Feu de camp à Saint-Georges de Didonne

Publié le par Grassineau Benjamin

Le port de La Rochelle

Si il y a une chose que j'aime tout particulièrement lorsque j'arrive dans un village, ou une ville, par la mer, c'est que c'est un monde complètement différent de celui où on arrive par la terre. C'est comme ça, on change de point de vue, et le monde est radicalement différent. Donc, avec Christophe et Eric, on était parti sur la Gironde, vers Royan. La veille, il me semble qu'on était à Mortagne. Je me rappelle plus exactement pourquoi. Mais en tous cas, c'était durant l'automne 2005.

Bon, on décide de s'arrêter à Saint-Georges de Didonne, à l'improviste. Ct le WE, personne dans le port. Vous avez du deviner la suite. Tranquille tout le WE. Reste une question. A quoi ressemble la journée d'un voileux pouraveux ?

D'abord, on erre dans le village. On admire. Quoi donc ? Les détails. Les détails de chaque maison, le décor ! Le décor des sédentaires, qui vivent pour l'apparence. Comme tout le monde, bien sûr. Donc, on visite. On observe. On scrute l'ordinaire. Mais comme on vient de la mer, l'ordinaire est extra-ordinaire. C'est ça l'intérêt. Par exemple, le jour, on va se poser sur la plage de Saint-Georges de Didonne. On dort à même le sable. Ca c'est la belle vie. Rien à penser. Juste à glander. Se laisser porter par les courants. On est paisible, alors que le monde s'affaire à bronzer, discutailler, rouler, produire et consommer. Pas besoin de se fatiguer à consommer, on respire le bon air de la mer.

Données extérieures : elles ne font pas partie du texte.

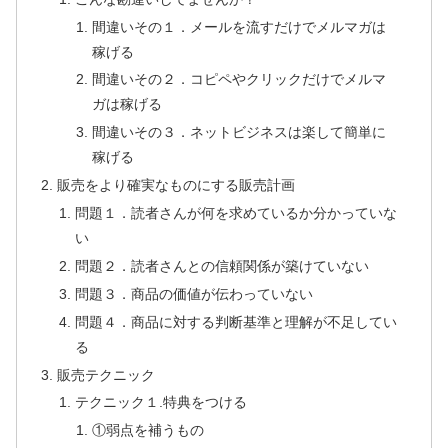
間違いその１．メールを流すだけでメルマガは
稼げる
間違いその２．コピペやクリックだけでメルマ
ガは稼げる
間違いその３．ネットビジネスは楽して簡単に
稼げる
販売をより確実なものにする販売計画
問題１．読者さんが何を求めているか分かっていな
い
問題２．読者さんとの信頼関係が築けていない
問題３．商品の価値が伝わっていない
問題４．商品に対する判断基準と理解が不足してい
る
販売テクニック
テクニック１.特典をつける
①弱点を補うもの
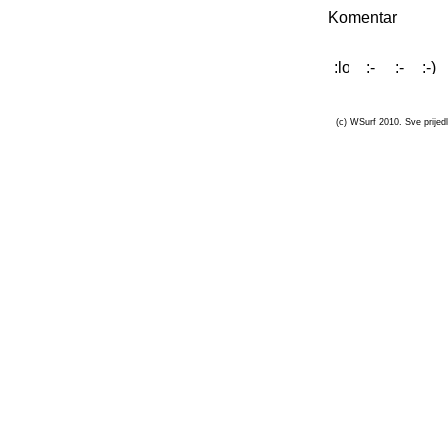
Komentar
(c) WSurf 2010. Sve prijedl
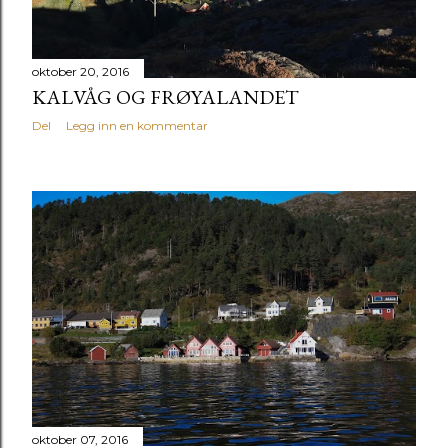
oktober 20, 2016
KALVÅG OG FRØYALANDET
Del
Legg inn en kommentar
oktober 07, 2016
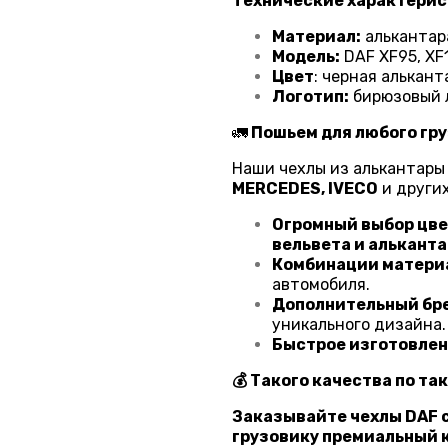
Технические характерис
Материал:
алькантар
Модель:
DAF XF95, XF1
Цвет
: черная алькант
Логотип:
бирюзовый л
🚛
Пошьем для любого гру
Наши чехлы из алькантары
MERCEDES, IVECO
и других
Огромный выбор цв
вельвета и альканта
Комбинации матери
автомобиля.
Дополнительный бр
уникального дизайна.
Быстрое изготовлен
💰 Такого качества по та
Заказывайте чехлы DAF с
грузовику премиальный 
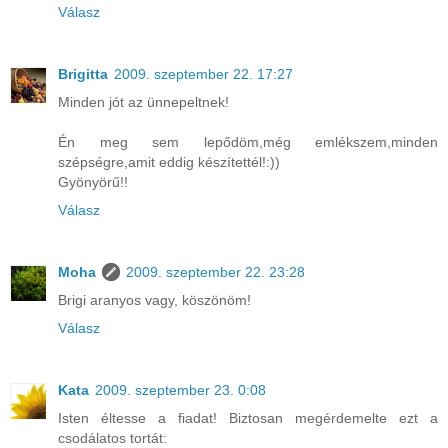
Válasz
Brigitta
2009. szeptember 22. 17:27
Minden jót az ünnepeltnek!
Én meg sem lepődöm,még emlékszem,minden
szépségre,amit eddig készítettél!:))
Gyönyörű!!
Válasz
Moha
2009. szeptember 22. 23:28
Brigi aranyos vagy, köszönöm!
Válasz
Kata
2009. szeptember 23. 0:08
Isten éltesse a fiadat! Biztosan megérdemelte ezt a
csodálatos tortát:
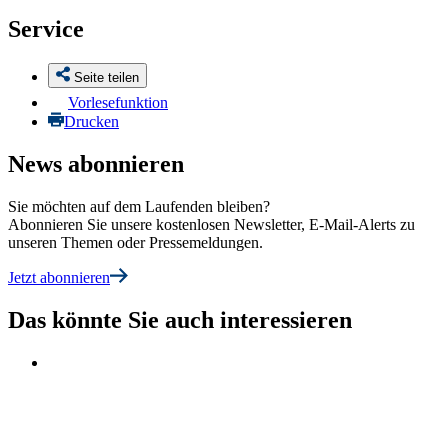
Service
Seite teilen
Vorlesefunktion
Drucken
News abonnieren
Sie möchten auf dem Laufenden bleiben?
Abonnieren Sie unsere kostenlosen Newsletter, E-Mail-Alerts zu
unseren Themen oder Pressemeldungen.
Jetzt abonnieren
Das könnte Sie auch interessieren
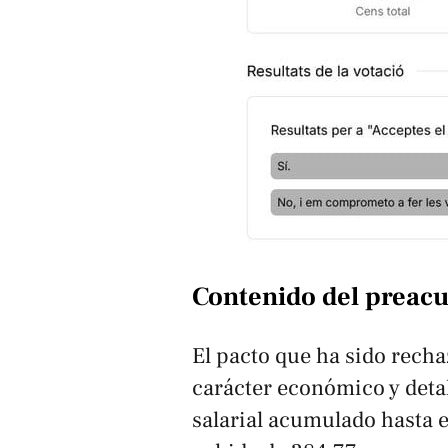
Contenido del preac
El pacto que ha sido rech
carácter económico y deta
salarial acumulado hasta 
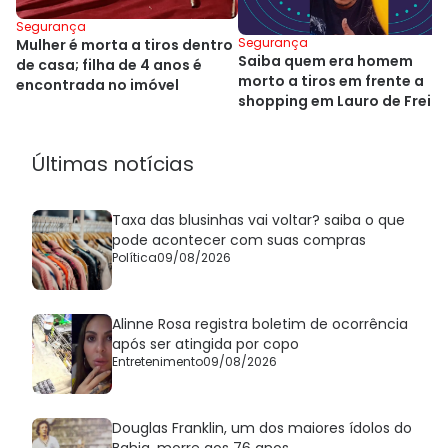
Segurança
Segurança
Mulher é morta a tiros dentro
Saiba quem era homem
de casa; filha de 4 anos é
morto a tiros em frente a
encontrada no imóvel
shopping em Lauro de Freit
Últimas notícias
Taxa das blusinhas vai voltar? saiba o que
pode acontecer com suas compras
Política
09/08/2026
Alinne Rosa registra boletim de ocorrência
após ser atingida por copo
Entretenimento
09/08/2026
Douglas Franklin, um dos maiores ídolos do
Bahia, morre aos 76 anos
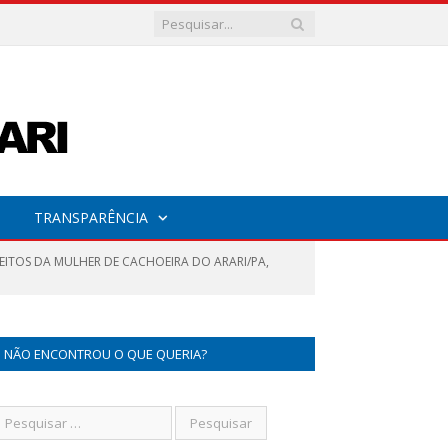
TRANSPARÊNCIA
EITOS DA MULHER DE CACHOEIRA DO ARARI/PA,
NÃO ENCONTROU O QUE QUERIA?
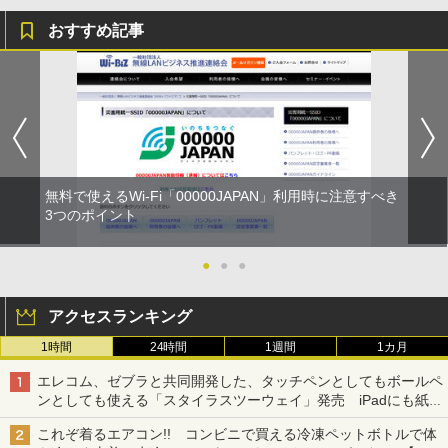
おすすめ記事
無料で使えるWi-Fi「00000JAPAN」利用時に注意すべき
3つのポイント
●
●
●
アクセスランキング
1時間
24時間
1週間
1カ月
エレコム、ゼブラと共同開発した、タッチペンとしてもボールペ
ンとしても使える「スタイラスツーウェイ」発売 iPadにも紙に
も、持ち替えずに書き込める
これぞ着るエアコン!! コンビニで買える冷凍ペットボトルで体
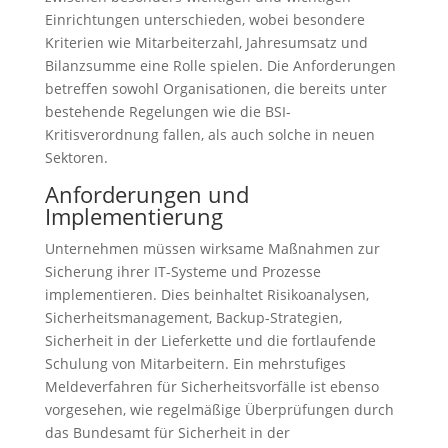
Einrichtungen unterschieden, wobei besondere
Kriterien wie Mitarbeiterzahl, Jahresumsatz und
Bilanzsumme eine Rolle spielen. Die Anforderungen
betreffen sowohl Organisationen, die bereits unter
bestehende Regelungen wie die BSI-
Kritisverordnung fallen, als auch solche in neuen
Sektoren.
Anforderungen und
Implementierung
Unternehmen müssen wirksame Maßnahmen zur
Sicherung ihrer IT-Systeme und Prozesse
implementieren. Dies beinhaltet Risikoanalysen,
Sicherheitsmanagement, Backup-Strategien,
Sicherheit in der Lieferkette und die fortlaufende
Schulung von Mitarbeitern. Ein mehrstufiges
Meldeverfahren für Sicherheitsvorfälle ist ebenso
vorgesehen, wie regelmäßige Überprüfungen durch
das Bundesamt für Sicherheit in der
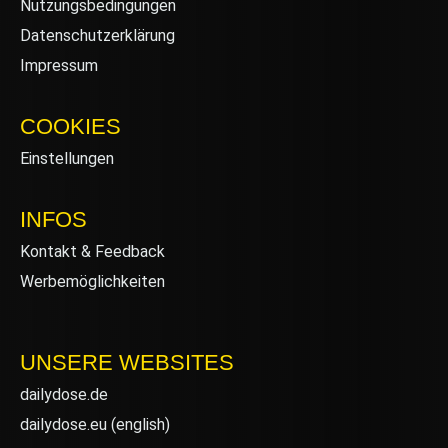
Nutzungsbedingungen
Datenschutzerklärung
Impressum
COOKIES
Einstellungen
INFOS
Kontakt & Feedback
Werbemöglichkeiten
UNSERE WEBSITES
dailydose.de
dailydose.eu
(english)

L'idéal pour se nourrir serait de faire les poubelles des plages, ou d'aller taxer des pic-nics aux touristes. C'est un beau programme. Mais bon, le soir, on a des sardines. Comment on mange des sardines ? Eh bien, sans se fatiguer, pas besoin de grill, de barbecue, ou autre accessoire du joyeux campeur. Première tentative, on se trouve un terrain au bord de l'eau, un chantier en construction. Il y a tout, des pierres plates, des espèces de grilles, etc. Donc, on commence à faire le feu. Hélas, un sédentaire intervient, nous fait son numéro de gorille, et nous dit de quitter les lieux. Bon on s'éxécute. Inutile de lutter contre ce genre de crétins. Et puis, les sardines grillées, ca attend pas.

Donc, on continue à chercher un coin. On trouve un superbe lieu, au dessus d'une conche, avec le bruit des vagues. Encore la belle vie. On se pose, on fait le feu avec des branches prises à droite à gauche et on grille quelques sardine. Comment ? C'est bien simple. On les pique avec un bout de bois et on les met à griller direct sur le feu. C'est excellent, il y a pas à dire. Un peu sableux et cendreux, mais je me suis rarement autant régalé avec des sardines. Voilà. Une bien belle journée.

Le lendemain, on est parti, sans payer le port. Faut pas exagérer, ct le WE et y avait personne. Voilà, compte-rendu d'une petite excapade voile pourave.